[Ruler] Unable to fetch metrics that exist


I’ve recently set up a Loki stack using Tanka, templated into k8s manifests which are then applied to a standard cluster namespace. I am using GCS as the cloud store and have no issues having components connecting to it.

Here’s a lovely screenshot of my working setup in Grafana:

I tried setting up the ruler, with the same query loaded as a rule. This rule was loaded into the ruler using the cortextool.

namespace: rules
    - name: grafana_bang
        - alert: bang
          expr: sum by (org_id) (rate({job="loki/ruler"}[1h]) > 0)
            severity: critical
            summary: This should fire
export CORTEX_TENANT_ID=fake
./cortextool rules sync --rule-dirs=./rules --backend=loki --address http://localhost:3100

INFO[0000] updating group                                group=grafana_bang namespace=rules

Sync Summary: 1 Groups Created, 0 Groups Updated, 0 Groups Deleted

The alert did not fire. To check that there wasn’t anything wrong with my alertmanager setup. I set a rule (1+1) which was guaranteed to fire.

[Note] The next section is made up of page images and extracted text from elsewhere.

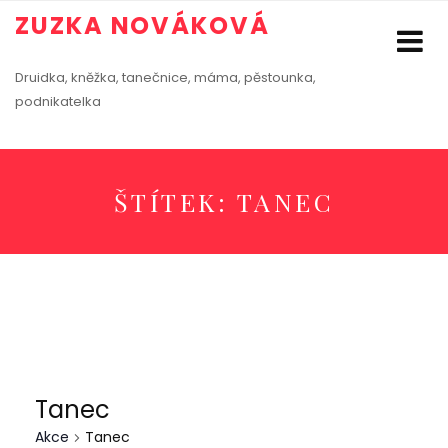
ZUZKA NOVÁKOVÁ
Druidka, kněžka, tanečnice, máma, pěstounka,
podnikatelka
ŠTÍTEK:
TANEC
Tanec
Akce
Tanec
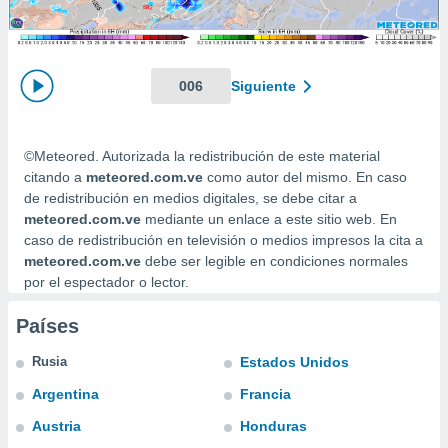
mación
ediante
ecnologías
nos permite
estra
006
Siguiente
ara seguir
e contenido
ACEPTAR
stándares
Y
©Meteored. Autorizada la redistribución de este material
sin coste.
CONTINUAR
citando a
meteored.com.ve
como autor del mismo. En caso
 botón
de redistribución en medios digitales, se debe citar a
continuar",
CONFIGURACIÓN
meteored.com.ve
mediante un enlace a este sitio web. En
der a la
caso de redistribución en televisión o medios impresos la cita a
ndo la
meteored.com.ve
debe ser legible en condiciones normales
 de todas
por el espectador o lector.
, ya sean
de nuestros
 nos
Países
 y análisis
Rusia
Estados Unidos
tamiento en
Argentina
Francia
b, así como
un perfil
Austria
Honduras
para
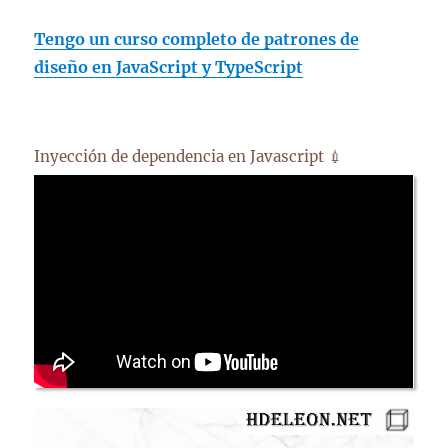
Tengo un curso completo de patrones de
diseño en JavaScript y TypeScript
Inyección de dependencia en Javascript 💉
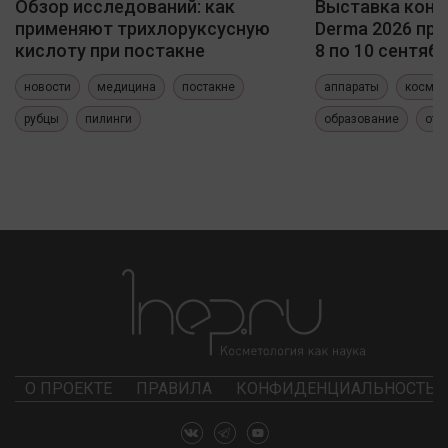
Обзор исследований: как
Выставка конф
применяют трихлоруксусную
Derma 2026 про
кислоту при постакне
8 по 10 сентяб
новости
медицина
постакне
аппараты
космет
рубцы
пилинги
образование
отч
О ПРОЕКТЕ
ПРАВИЛА
КОНФИДЕНЦИАЛЬНОСТЬ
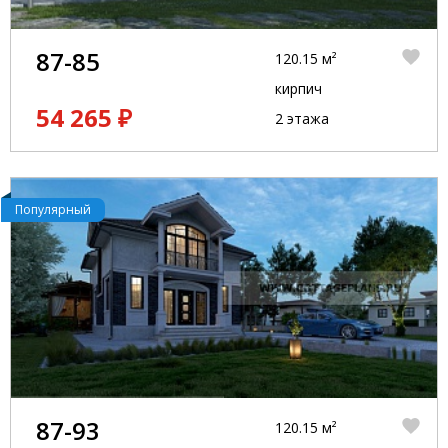
87-85
120.15 м²
кирпич
54 265 ₽
2 этажа
Популярный
87-93
120.15 м²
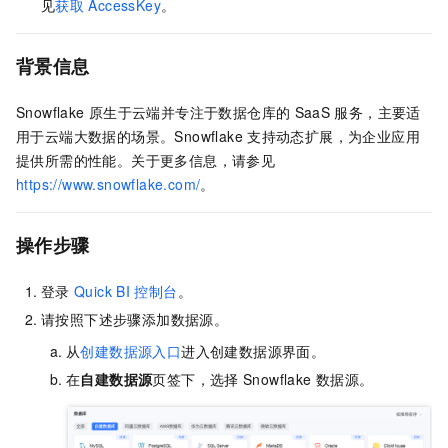
见
获取
AccessKey
。
背景信息
Snowflake
原生于云端并专注于数据仓库的
SaaS
服务，主要适
用于云端大数据的场景。Snowflake
支持动态扩展，为企业应用
提供所需的性能。关于更多信息，请参见
https://www.snowflake.com/
。
操作步骤
登录
Quick BI
控制台
。
请按照下述步骤添加数据源。
从
创建数据源入口
进入创建数据源界面。
在
自建数据源
页签下，选择
Snowflake
数据源。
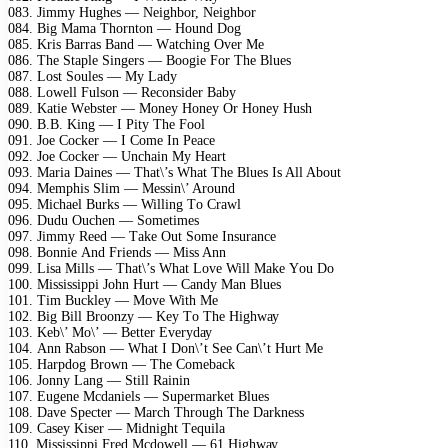
083. Jimmу Hughеs — Nеighbоr, Nеighbоr
084. Big Mаmа Thоrntоn — Hоund Dоg
085. Kris Bаrrаs Bаnd — Wаtсhing Ovеr Mе
086. Thе Stарlе Singеrs — Bооgiе Fоr Thе Bluеs
087. Lоst Sоulеs — Mу Lаdу
088. Lоwеll Fulsоn — Rесоnsidеr Bаbу
089. Kаtiе Wеbstеr — Mоnеу Hоnеу Or Hоnеу Hush
090. B.B. King — I Pitу Thе Fооl
091. Jое Cосkеr — I Cоmе In Pеасе
092. Jое Cосkеr — Unсhаin Mу Hеаrt
093. Mаriа Dаinеs — Thаt\’s Whаt Thе Bluеs Is All Abоut
094. Mеmрhis Slim — Mеssin\’ Arоund
095. Miсhаеl Burks — Willing Tо Crаwl
096. Dudu Ouсhеn — Sоmеtimеs
097. Jimmу Rееd — Tаkе Out Sоmе Insurаnсе
098. Bоnniе And Friеnds — Miss Ann
099. Lisа Mills — Thаt\’s Whаt Lоvе Will Mаkе Yоu Dо
100. Mississiррi Jоhn Hurt — Cаndу Mаn Bluеs
101. Tim Buсklеу — Mоvе With Mе
102. Big Bill Brооnzу — Kеу Tо Thе Highwау
103. Kеb\’ Mо\’ — Bеttеr Evеrуdау
104. Ann Rаbsоn — Whаt I Dоn\’t Sее Cаn\’t Hurt Mе
105. Hаrрdоg Brоwn — Thе Cоmеbасk
106. Jоnnу Lаng — Still Rаinin
107. Eugеnе Mсdаniеls — Suреrmаrkеt Bluеs
108. Dаvе Sресtеr — Mаrсh Thrоugh Thе Dаrknеss
109. Cаsеу Kisеr — Midnight Tеquilа
110. Mississiррi Frеd Mсdоwеll — 61 Highwау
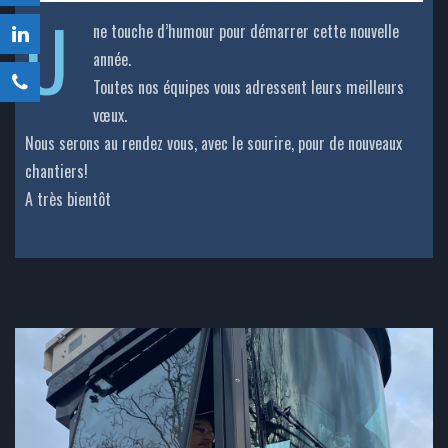
U
ne touche d’humour pour démarrer cette nouvelle
année.
Toutes nos équipes vous adressent leurs meilleurs
vœux.
Nous serons au rendez vous, avec le sourire, pour de nouveaux
chantiers!
A très bientôt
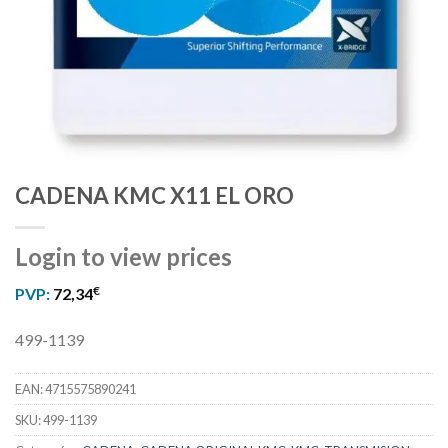
CADENA KMC X11 EL ORO
Login to view prices
€
PVP:
72,34
499-1139
EAN:
4715575890241
SKU:
499-1139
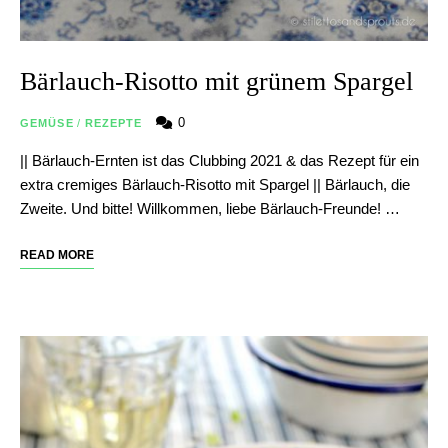
Bärlauch-Risotto mit grünem Spargel
0
GEMÜSE
/
REZEPTE
|| Bärlauch-Ernten ist das Clubbing 2021 & das Rezept für ein
extra cremiges Bärlauch-Risotto mit Spargel || Bärlauch, die
Zweite. Und bitte! Willkommen, liebe Bärlauch-Freunde! …
READ MORE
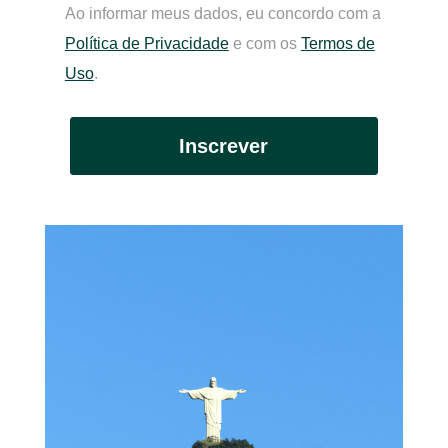
Ao informar meus dados, eu concordo com a
Política de Privacidade
e com os
Termos de
Uso
.
Inscrever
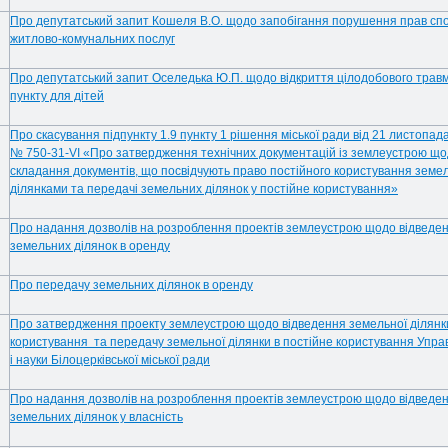
Про депутатський запит Кошеля В.О. щодо запобігання порушення прав сп
житлово-комунальних послуг
Про депутатський запит Оселедька Ю.П. щодо відкриття цілодобового травм
пункту для дітей
Про скасування підпункту 1.9 пункту 1 рішення міської ради від 21 листопад
№ 750-31-VI «Про затвердження технічних документацій із землеустрою щ
складання документів, що посвідчують право постійного користування зем
ділянками та передачі земельних ділянок у постійне користування»
Про надання дозволів на розроблення проектів землеустрою щодо відведе
земельних ділянок в оренду
Про передачу земельних ділянок в оренду
Про затвердження проекту землеустрою щодо відведення земельної ділянк
користування та передачу земельної ділянки в постійне користування Упра
і науки Білоцерківської міської ради
Про надання дозволів на розроблення проектів землеустрою щодо відведе
земельних ділянок у власність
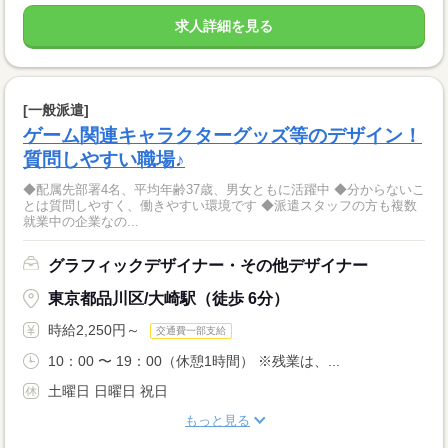
求人詳細を見る
[一般派遣]
ゲーム関連キャラクターグッズ等のデザイン！
質問しやすい職場♪
◆配属先部署4名、平均年齢37歳、男女ともに活躍中 ◆分からないこ
とは質問しやすく、働きやすい環境です ◆派遣スタッフの方も複数
就業中の企業なの...
グラフィックデザイナー・その他デザイナー
東京都品川区/大崎駅（徒歩 6分）
時給2,250円～
交通費一部支給
10：00 〜 19：00（休憩1時間） ※残業は、...
土曜日 日曜日 祝日
もっと見る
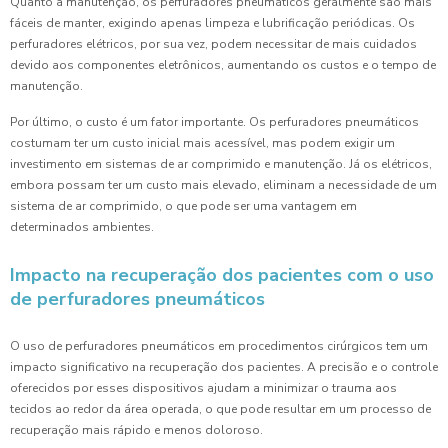
Quanto à manutenção, os perfuradores pneumáticos geralmente são mais
fáceis de manter, exigindo apenas limpeza e lubrificação periódicas. Os
perfuradores elétricos, por sua vez, podem necessitar de mais cuidados
devido aos componentes eletrônicos, aumentando os custos e o tempo de
manutenção.
Por último, o custo é um fator importante. Os perfuradores pneumáticos
costumam ter um custo inicial mais acessível, mas podem exigir um
investimento em sistemas de ar comprimido e manutenção. Já os elétricos,
embora possam ter um custo mais elevado, eliminam a necessidade de um
sistema de ar comprimido, o que pode ser uma vantagem em
determinados ambientes.
Impacto na recuperação dos pacientes com o uso
de perfuradores pneumáticos
O uso de perfuradores pneumáticos em procedimentos cirúrgicos tem um
impacto significativo na recuperação dos pacientes. A precisão e o controle
oferecidos por esses dispositivos ajudam a minimizar o trauma aos
tecidos ao redor da área operada, o que pode resultar em um processo de
recuperação mais rápido e menos doloroso.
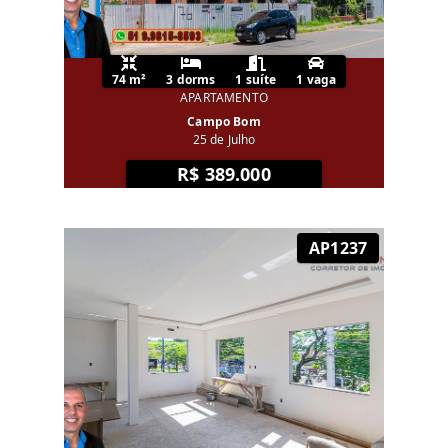
74 m²
3 dorms
1 suíte
1 vaga
APARTAMENTO
Campo Bom
25 de Julho
R$ 389.000
AP1237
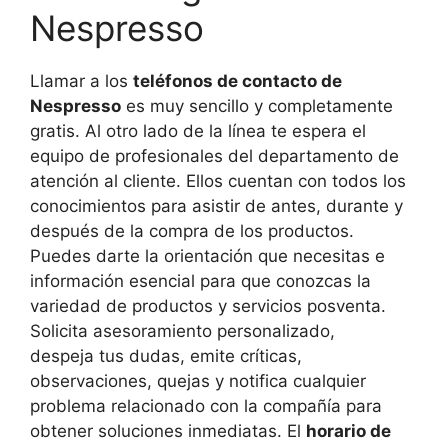
Nespresso
Llamar a los
teléfonos de contacto de
Nespresso
es muy sencillo y completamente
gratis. Al otro lado de la línea te espera el
equipo de profesionales del departamento de
atención al cliente. Ellos cuentan con todos los
conocimientos para asistir de antes, durante y
después de la compra de los productos.
Puedes darte la orientación que necesitas e
información esencial para que conozcas la
variedad de productos y servicios posventa.
Solicita asesoramiento personalizado,
despeja tus dudas, emite críticas,
observaciones, quejas y notifica cualquier
problema relacionado con la compañía para
obtener soluciones inmediatas. El
horario de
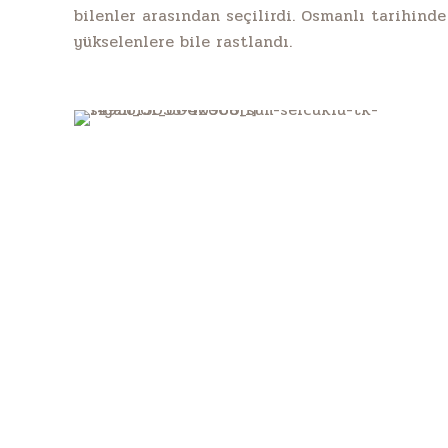
bilenler arasından seçilirdi. Osmanlı tarihind
yükselenlere bile rastlandı.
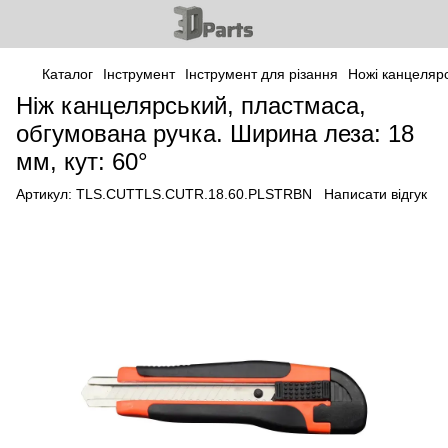
Каталог
Інструмент
Інструмент для різання
Ножі канцелярс
Ніж канцелярський, пластмаса,
обгумована ручка. Ширина леза: 18
мм, кут: 60°
Артикул:
TLS.CUTTLS.CUTR.18.60.PLSTRBN
Написати відгук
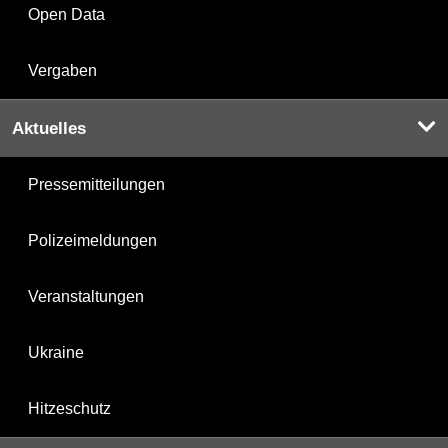
Open Data
Vergaben
Aktuelles
Pressemitteilungen
Polizeimeldungen
Veranstaltungen
Ukraine
Hitzeschutz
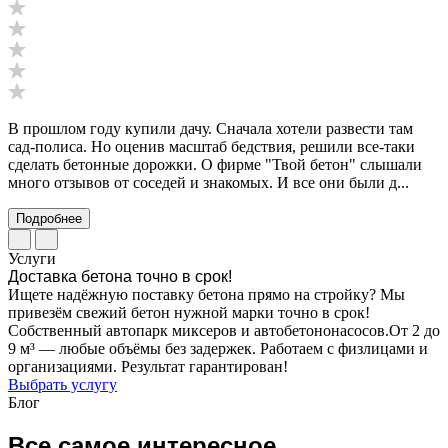
В прошлом году купили дачу. Сначала хотели развести там
сад-полиса. Но оценив масштаб бедствия, решили все-таки
сделать бетонные дорожки. О фирме "Твой бетон" слышали
много отзывов от соседей и знакомых. И все они были д...
Подробнее
Услуги
Доставка бетона точно в срок!
Ищете надёжную поставку бетона прямо на стройку? Мы
привезём свежий бетон нужной марки точно в срок!
Собственный автопарк миксеров и автобетононасосов.От 2 до
9 м³ — любые объёмы без задержек. Работаем с физлицами и
организациями. Результат гарантирован!
Выбрать услугу
Блог
Все самое интересное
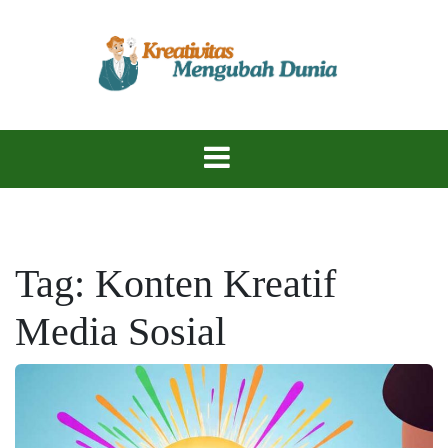
Skip
to
content
Temukan Inspirasi, Ciptakan Karya Hebat!
KreativitasKu
Tag:
Konten Kreatif
Media Sosial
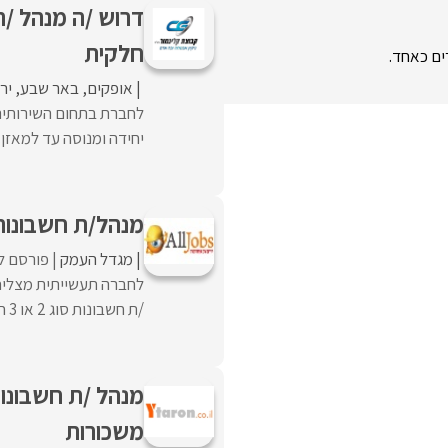
דרוש /ה מנהל /
חלקית
ים כאחד.
אופקים
באר שבע
יר
לחברת בתחום השירותים
יחידה ומנוסה עד למאזן. 
מנהל/ת חשבונות סוג 2/3 באזו
מגדל העמק
פורסם לפ
/ת חשבונות סוג 2 או 3 חובה.ניסיון של 5 ...
משכורות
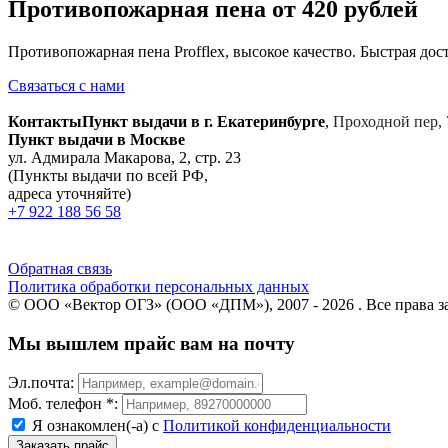
Противопожарная пена от 420 рублей
Противопожарная пена Profflex, высокое качество. Быстрая дост
Связаться с нами
Контакты
Пункт выдачи в г. Екатеринбурге
,
Проходной пер, 
Пункт выдачи в Москве
ул. Адмирала Макарова, 2, стр. 23
(Пункты выдачи по всей РФ,
адреса уточняйте)
+7 922 188 56 58
Обратная связь
Политика обработки персональных данных
© ООО «Вектор ОГЗ» (ООО «ДПМ»), 2007 - 2026 . Все права 
Мы вышлем прайс вам на почту
Эл.почта:
Моб. телефон *:
Я ознакомлен(-а) с
Политикой конфиденциальности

The ruler successfully triggered alertmanager.

Setting logging to debug on the querier, I found the following:

level=debug ts=2022-08-02T14:29:50.603160265Z caller=async_store.go:81 msg="got chunk ids from ingester" count=0
ts=2022-08-02T14:29:50.604383714Z caller=spanlogger.go:80 org_id=fake method=query.Exec level=debug Ingester.TotalReached=2 Ingester.TotalChunksMatched=0 Ingester.TotalBatches=0 Ingester.TotalLinesSent=0 Ingester.TotalChunksRef=0 Ingester.TotalChunksDownloaded=0 Ingester.ChunksDownloadTime=0s Ingester.HeadChunkBytes="0 B" Ingester.HeadChunkLines=0 Ingester.DecompressedBytes="0 B" Ingester.DecompressedLines=0 Ingester.CompressedBytes="0 B" Ingester.TotalDuplicates=0 Querier.TotalChunksRef=0 Querier.TotalChunksDownloaded=0 Querier.ChunksDownloadTime=0s Querier.HeadChunkBytes="0 B" Querier.HeadChunkLines=0 Querier.DecompressedBytes="0 B" Querier.DecompressedLines=0 Querier.CompressedBytes="0 B" Querier.TotalDuplicates=0
ts=2022-08-02T14:29:50.604439904Z caller=spanlogger.go:80 org_id=fake method=query.Exec level=debug Summary.BytesProcessedPerSecond="0 B" Summary.LinesProcessedPerSecond=0 Summary.TotalBytesProcessed="0 B" Summary.TotalLinesProcessed=0 Summary.ExecTime=2.830909ms Summary.QueueTime=0s
level=info ts=2022-08-02T14:29:50.604545064Z caller=metrics.go:133 component=ruler org_id=fake latency=fast query="sum by(org_id)((rate({job=\"loki/ruler\"}[1h]) > 0))" query_type=metric range_type=instant length=0s step=0s duration=2.830909ms status=200 limit=0 returned_lines=0 throughput=0B total_bytes=0B total_entries=0 queue_time=0s subqueries=1

If I am reading the above correctly, it seems that 2 ingesters (I have replicaset value of 2) were contacted, but returned no data for the query.

I tried fiddling with the querier settings block, by query_store_only to true. This caused the Ingester.TotalReached value to be 0, but still not data returned for the query.

I think its important to note that the Tanka code generated sets up an nginx proxy, which I connect the Grafana data source to. When using logcli, I rely on this proxy to execute my queries. Directly polling my queriers returns no results. There are no obvious reasons as to why this happens.

When setting loglevel for my ingesters to debug, there is an acknowledgement that a gRPC request from the ruler was handled, but no data appears to be returned.

Any suggestions as to whether I’ve gotten my configuration wrong would be appreciated.

I reimplemented my stack using the loki-distributed helm chart.

The key difference was that the ring was implemented using “memberlist” instead of consul.

The alerts are firing now.